[What is being asked] Reproduce the passage of the DEXSeq post that opens with the words "[BioC] aggregate genes" and closes with "one gene ID.", changing "exons" to "exonic regions" wherever it occurs.

[BioC] aggregate genes in DEXSeq

Thu Mar 6 22:20:49 CET 2014

Alejandro Reyes <alejandro.reyes at ...> writes:

> 
> Dear Julien, Dear Mar and people interested in DEXSeq ,
> 
> You recently reported some problems in DEXSeq that had to do with the 
> way the HTSeq python scripts deal with the exons that overlap with more 
> than one gene ID.
> 
> The solution that we had taken so far was that the gene IDs sharing an 
> exon were merged into an "aggregate gene" ID.  From the input of some 
> users and our own experience, we know that it was not the most 
> appropriate solution: when the merged genes were differentially 
> expressed, DEXSeq falsely calls differential usage in other exons of the 
> aggregate genes. We have included a "-r" parameter in the script 
> "prepare_annotation_dexseq.py", for the user to decide what to do with 
> these exons: either to ignore the exons associated with more than one 
> gene IDs and treat each gene separately, or to merge the genes and take 
> these exons into account.
> 
> Additionally, we have implemented the R/Bioconductor functions 
> equivalent to the python scripts. These functions were implemented using 
> code contributed by Mike Love.
> 
> All these changes are available in the last svn version (1.5.9).
> 
> Best regards,
> Alejandro Reyes
> 
> Hi Alejandro,
> Just to let you know that adding the junctions to the test of 
> differential expression of DEXSeq worked fine! The "hack" was actually 
> straightforward, I just had to modify the counts files taken as input.
> 
> On a different note, I noticed that many false positives were generated 
> because of "aggregate" gene models that were composed on different 
> overlapping genes. When these overlapping genes have different behavior 
> in different conditions, this is interpreted as differential expression 
> of some exons, while it is differential expression of genes... See the 
> attached picture, this might turn out to be easier to understand
> Did you notice this behavior of DEXSeq, and do you have any comment on 
> this?
> 
> Thanks again for your work on DEXSeq
> Julien
> 
> _______________________________________________
> Bioconductor mailing list
> Bioconductor at ...

[Entries provided]
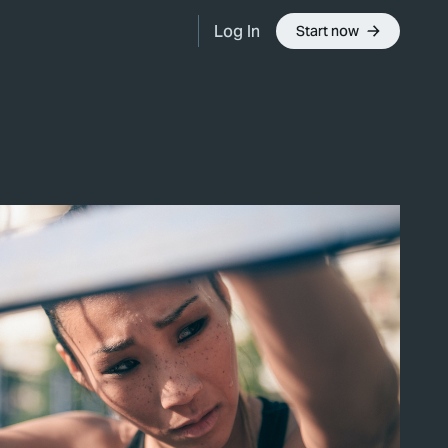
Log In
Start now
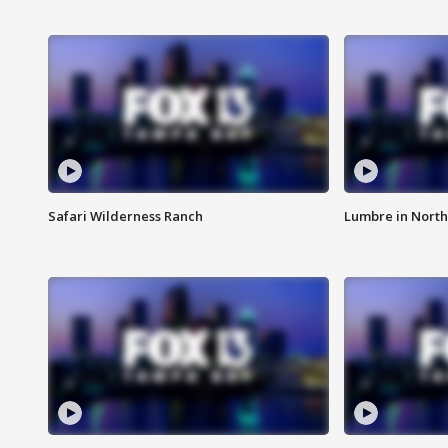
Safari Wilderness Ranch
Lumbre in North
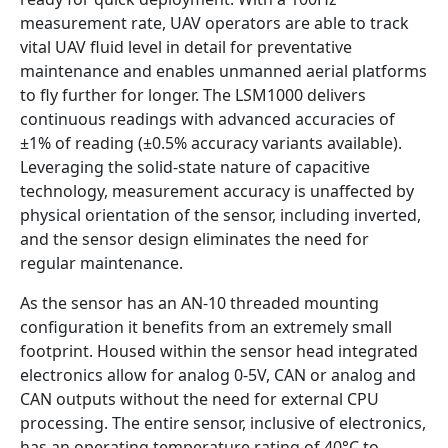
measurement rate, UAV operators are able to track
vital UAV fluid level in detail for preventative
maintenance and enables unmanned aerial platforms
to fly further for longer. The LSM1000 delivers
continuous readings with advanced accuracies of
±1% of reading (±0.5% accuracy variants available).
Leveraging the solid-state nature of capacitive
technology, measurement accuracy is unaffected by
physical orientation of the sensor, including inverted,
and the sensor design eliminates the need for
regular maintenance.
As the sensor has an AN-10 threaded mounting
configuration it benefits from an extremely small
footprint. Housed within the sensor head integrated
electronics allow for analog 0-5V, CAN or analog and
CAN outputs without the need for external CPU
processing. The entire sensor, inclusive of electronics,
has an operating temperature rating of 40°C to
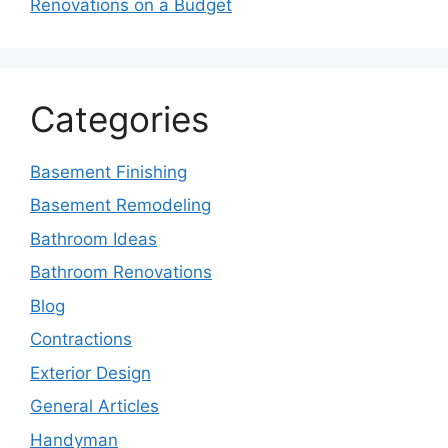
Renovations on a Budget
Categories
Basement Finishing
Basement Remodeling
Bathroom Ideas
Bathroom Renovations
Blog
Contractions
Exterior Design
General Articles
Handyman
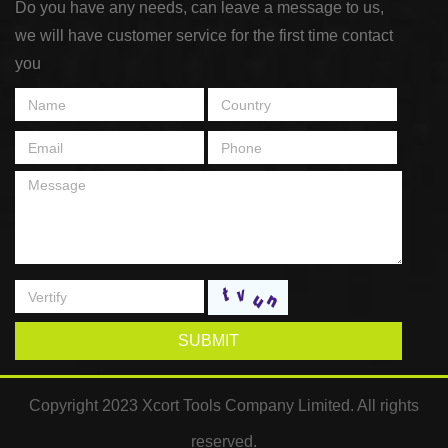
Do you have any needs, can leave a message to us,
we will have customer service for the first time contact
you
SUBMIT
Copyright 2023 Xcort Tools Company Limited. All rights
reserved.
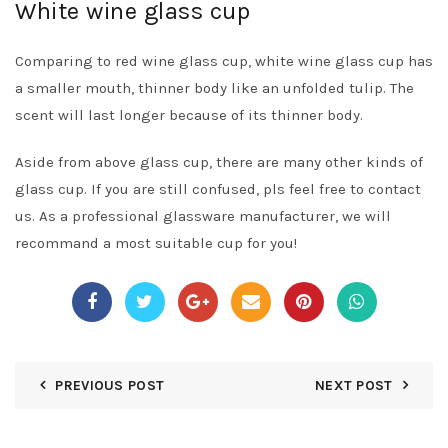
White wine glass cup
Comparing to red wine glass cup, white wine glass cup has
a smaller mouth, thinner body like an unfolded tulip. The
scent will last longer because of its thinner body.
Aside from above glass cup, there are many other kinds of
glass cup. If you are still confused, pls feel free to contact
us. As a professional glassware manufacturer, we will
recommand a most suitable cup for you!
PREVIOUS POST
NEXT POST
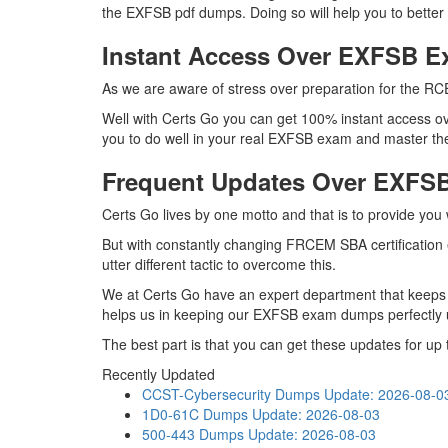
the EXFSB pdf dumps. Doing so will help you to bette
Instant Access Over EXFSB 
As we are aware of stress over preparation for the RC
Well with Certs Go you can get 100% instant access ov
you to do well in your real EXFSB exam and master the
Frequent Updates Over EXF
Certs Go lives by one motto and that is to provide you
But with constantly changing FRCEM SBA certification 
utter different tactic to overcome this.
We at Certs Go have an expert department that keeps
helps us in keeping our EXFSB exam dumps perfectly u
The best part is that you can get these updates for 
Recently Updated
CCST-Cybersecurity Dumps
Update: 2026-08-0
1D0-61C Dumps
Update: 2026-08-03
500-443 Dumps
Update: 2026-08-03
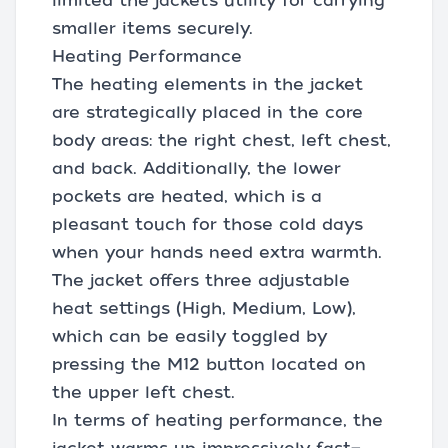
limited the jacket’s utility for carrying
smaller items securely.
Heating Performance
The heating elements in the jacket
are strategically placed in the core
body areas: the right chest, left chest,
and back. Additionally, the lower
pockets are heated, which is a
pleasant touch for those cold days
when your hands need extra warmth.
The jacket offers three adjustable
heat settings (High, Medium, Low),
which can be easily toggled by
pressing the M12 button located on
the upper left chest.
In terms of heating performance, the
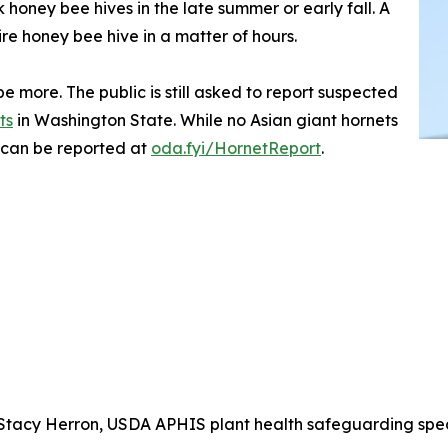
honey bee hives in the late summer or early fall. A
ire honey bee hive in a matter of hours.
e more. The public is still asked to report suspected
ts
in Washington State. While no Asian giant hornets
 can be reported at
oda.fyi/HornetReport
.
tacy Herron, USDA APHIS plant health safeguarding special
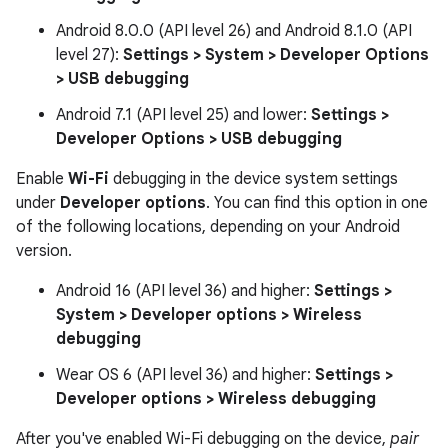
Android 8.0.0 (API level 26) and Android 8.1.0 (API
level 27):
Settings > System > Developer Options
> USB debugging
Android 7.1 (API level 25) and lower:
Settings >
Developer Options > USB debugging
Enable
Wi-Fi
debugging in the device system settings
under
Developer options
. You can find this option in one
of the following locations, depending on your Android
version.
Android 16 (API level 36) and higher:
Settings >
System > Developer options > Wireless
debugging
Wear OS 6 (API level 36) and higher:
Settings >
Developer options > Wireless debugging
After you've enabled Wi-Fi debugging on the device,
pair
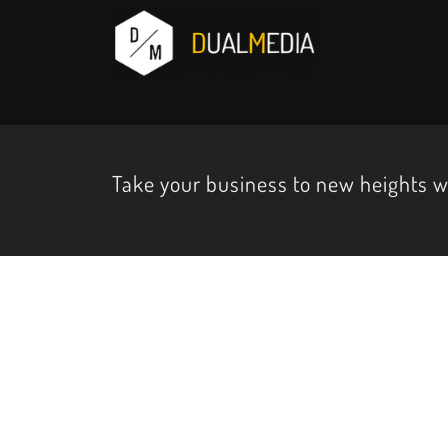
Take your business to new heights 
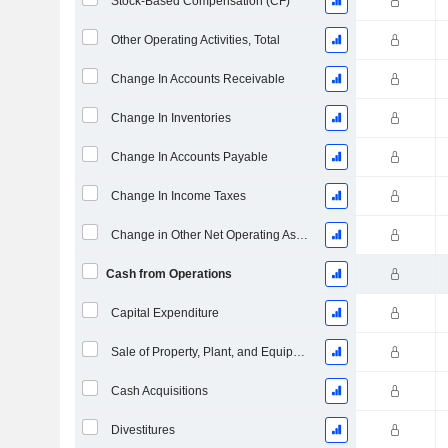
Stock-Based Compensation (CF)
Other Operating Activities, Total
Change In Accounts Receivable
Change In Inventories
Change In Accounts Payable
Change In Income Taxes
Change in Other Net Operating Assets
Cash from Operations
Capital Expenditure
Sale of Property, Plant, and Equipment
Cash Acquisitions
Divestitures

[Solved problem]
[BioC] aggregate genes in DEXSeq

Thu Mar 6 22:20:49 CET 2014

Alejandro Reyes <alejandro.reyes at ...> writes:

> 
> Dear Julien, Dear Mar and people interested in DEXSeq ,
> 
> You recently reported some problems in DEXSeq that had to do with the 
> way the HTSeq python scripts deal with the exonic regions that overlap with more 
> than one gene ID.